*Supplied entries*
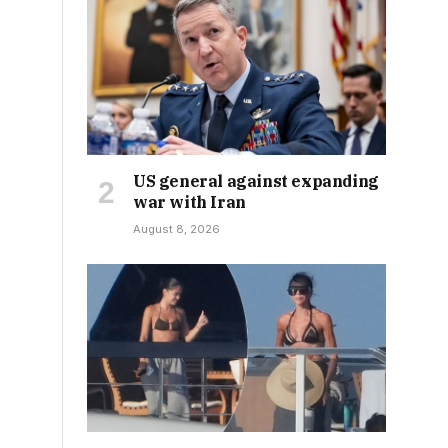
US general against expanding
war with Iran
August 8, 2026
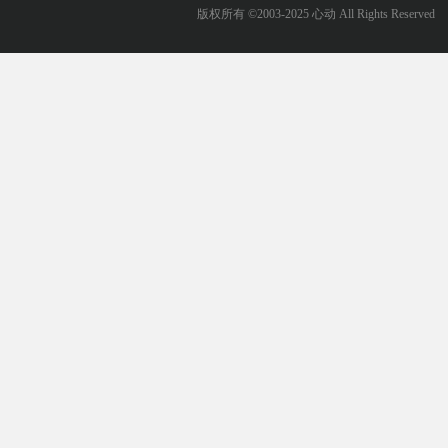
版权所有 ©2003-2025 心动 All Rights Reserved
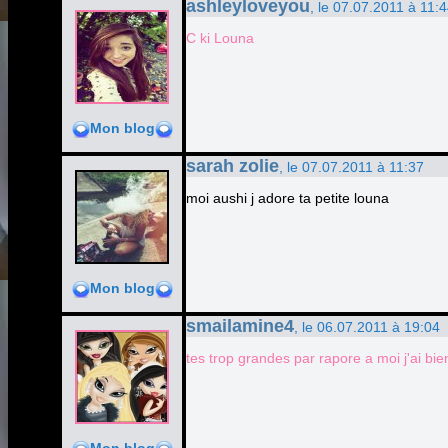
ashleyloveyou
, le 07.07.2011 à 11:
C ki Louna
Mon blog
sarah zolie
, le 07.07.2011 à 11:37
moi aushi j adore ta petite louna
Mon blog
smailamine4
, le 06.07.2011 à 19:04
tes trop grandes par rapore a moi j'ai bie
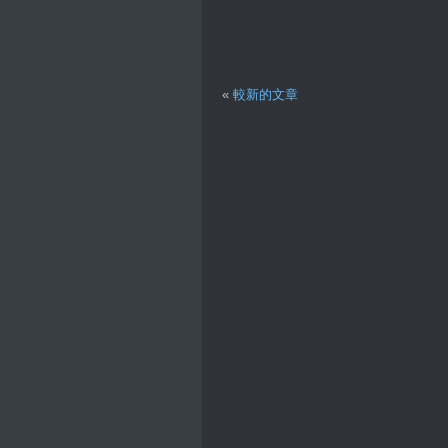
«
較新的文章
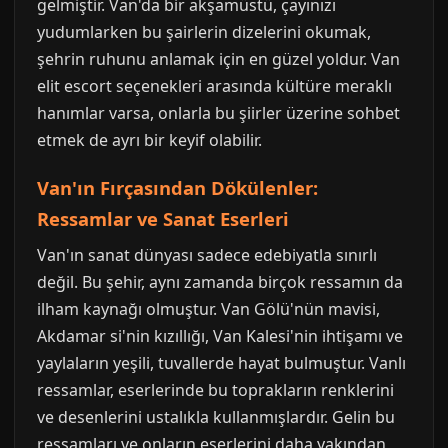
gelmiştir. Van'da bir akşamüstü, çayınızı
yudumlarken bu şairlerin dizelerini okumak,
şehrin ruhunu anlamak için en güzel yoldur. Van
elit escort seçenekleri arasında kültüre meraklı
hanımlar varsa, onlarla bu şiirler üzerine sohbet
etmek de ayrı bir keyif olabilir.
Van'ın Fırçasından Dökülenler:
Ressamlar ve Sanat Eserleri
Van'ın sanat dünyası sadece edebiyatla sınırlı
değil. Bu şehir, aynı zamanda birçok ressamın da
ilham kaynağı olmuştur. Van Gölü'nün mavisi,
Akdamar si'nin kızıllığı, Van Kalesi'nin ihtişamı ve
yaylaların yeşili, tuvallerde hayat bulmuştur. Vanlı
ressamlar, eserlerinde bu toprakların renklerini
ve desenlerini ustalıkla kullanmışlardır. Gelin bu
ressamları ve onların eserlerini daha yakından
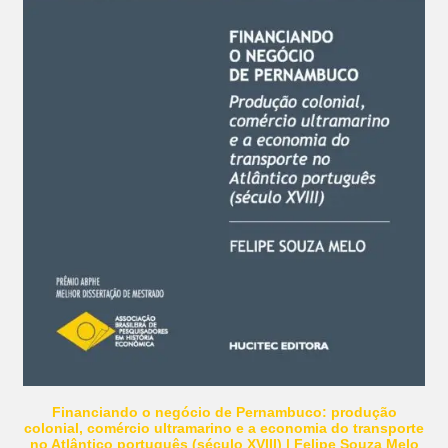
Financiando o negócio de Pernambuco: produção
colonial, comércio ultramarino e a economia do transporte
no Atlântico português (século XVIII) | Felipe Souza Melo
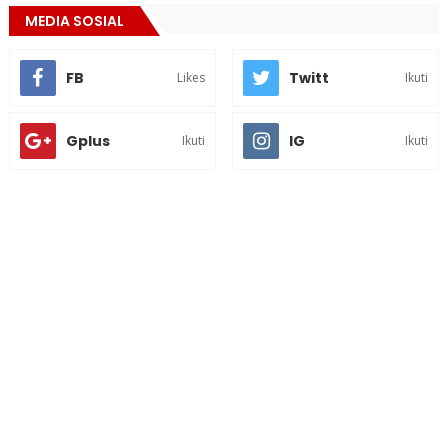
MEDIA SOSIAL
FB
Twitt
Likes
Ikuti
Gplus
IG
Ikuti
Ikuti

*To-do item*
Keeping the pictures out, output the records from above exactly and completely.

*Output of the exercise*
US general against expanding
war with Iran
August 8, 2026
版权所有 ©2003-2025 心动 All Rights Reserved
ashleyloveyou
, le 07.07.2011 à 11:
C ki Louna
Mon blog
sarah zolie
, le 07.07.2011 à 11:37
moi aushi j adore ta petite louna
Mon blog
smailamine4
, le 06.07.2011 à 19:04
tes trop grandes par rapore a moi j'ai bie
«
較新的文章
gelmiştir. Van'da bir akşamüstü, çayınızı
yudumlarken bu şairlerin dizelerini okumak,
şehrin ruhunu anlamak için en güzel yoldur. Van
elit escort seçenekleri arasında kültüre meraklı
hanımlar varsa, onlarla bu şiirler üzerine sohbet
etmek de ayrı bir keyif olabilir.
Van'ın Fırçasından Dökülenler:
Ressamlar ve Sanat Eserleri
Van'ın sanat dünyası sadece edebiyatla sınırlı
değil. Bu şehir, aynı zamanda birçok ressamın da
ilham kaynağı olmuştur. Van Gölü'nün mavisi,
Akdamar si'nin kızıllığı, Van Kalesi'nin ihtişamı ve
yaylaların yeşili, tuvallerde hayat bulmuştur. Vanlı
ressamlar, eserlerinde bu toprakların renklerini
ve desenlerini ustalıkla kullanmışlardır. Gelin bu
ressamları ve onların eserlerini daha yakından
Financiando o negócio de Pernambuco: produção
colonial, comércio ultramarino e a economia do transporte
no Atlântico português (século XVIII) | Felipe Souza Melo
MEDIA SOSIAL
FB
Twitt
Likes
Ikuti
Gplus
IG
Ikuti
Ikuti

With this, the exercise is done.